## Given passage
※

In Algorithm 2, subproblem (23) can be solved by the following equation:

$$\begin{array}{c}{y}^{k+1}=arg{min}_y\mathcal{L}(y,X^k,U^k)={\displaystyle \sum _{i=1}^m}{\displaystyle \frac{{\rho }_i{x}_{rs\left(i\right)}^{k+1}}{\widehat{\rho }}}+{\displaystyle \sum _{i=1}^m}{\displaystyle \frac{u_i^k}{\widehat{\rho }}},\hfill \end{array}$$

(27)

where

$$\begin{array}{c}\widehat{\rho }:={\displaystyle \sum _{i=1}^m}{\rho }_i,\hfill \end{array}$$

(28)

Compared to traditional federated learning, we adopt the update methods outlined in (23) and (27) for the global parametersinstead of using the average of all local parameters, denoted as $x_i^{k+1}$. In contrast to the symmetric ADMM algorithm, we introduce a relaxation step to accelerate the convergence rate [19].

※

Entries drawn from a collection:
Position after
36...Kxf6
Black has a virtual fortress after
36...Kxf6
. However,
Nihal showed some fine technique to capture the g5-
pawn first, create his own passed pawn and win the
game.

※

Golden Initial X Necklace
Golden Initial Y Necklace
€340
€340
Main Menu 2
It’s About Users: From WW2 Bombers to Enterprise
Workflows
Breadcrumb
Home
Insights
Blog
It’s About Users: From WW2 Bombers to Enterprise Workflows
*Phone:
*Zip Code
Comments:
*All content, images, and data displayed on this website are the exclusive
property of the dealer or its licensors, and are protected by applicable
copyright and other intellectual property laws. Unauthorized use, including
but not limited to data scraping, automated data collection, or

※

From the passage on updating the global parameters, set down word for word the part that opens with the words "Compared to traditional" and closes with "the convergence rate [19].".

## Solution for this exercise
Compared to traditional federated learning, we adopt the update methods outlined in (23) and (27) for the global parametersinstead of using the average of all local parameters, denoted as $x_i^{k+1}$. In contrast to the symmetric ADMM algorithm, we introduce a relaxation step to accelerate the convergence rate [19].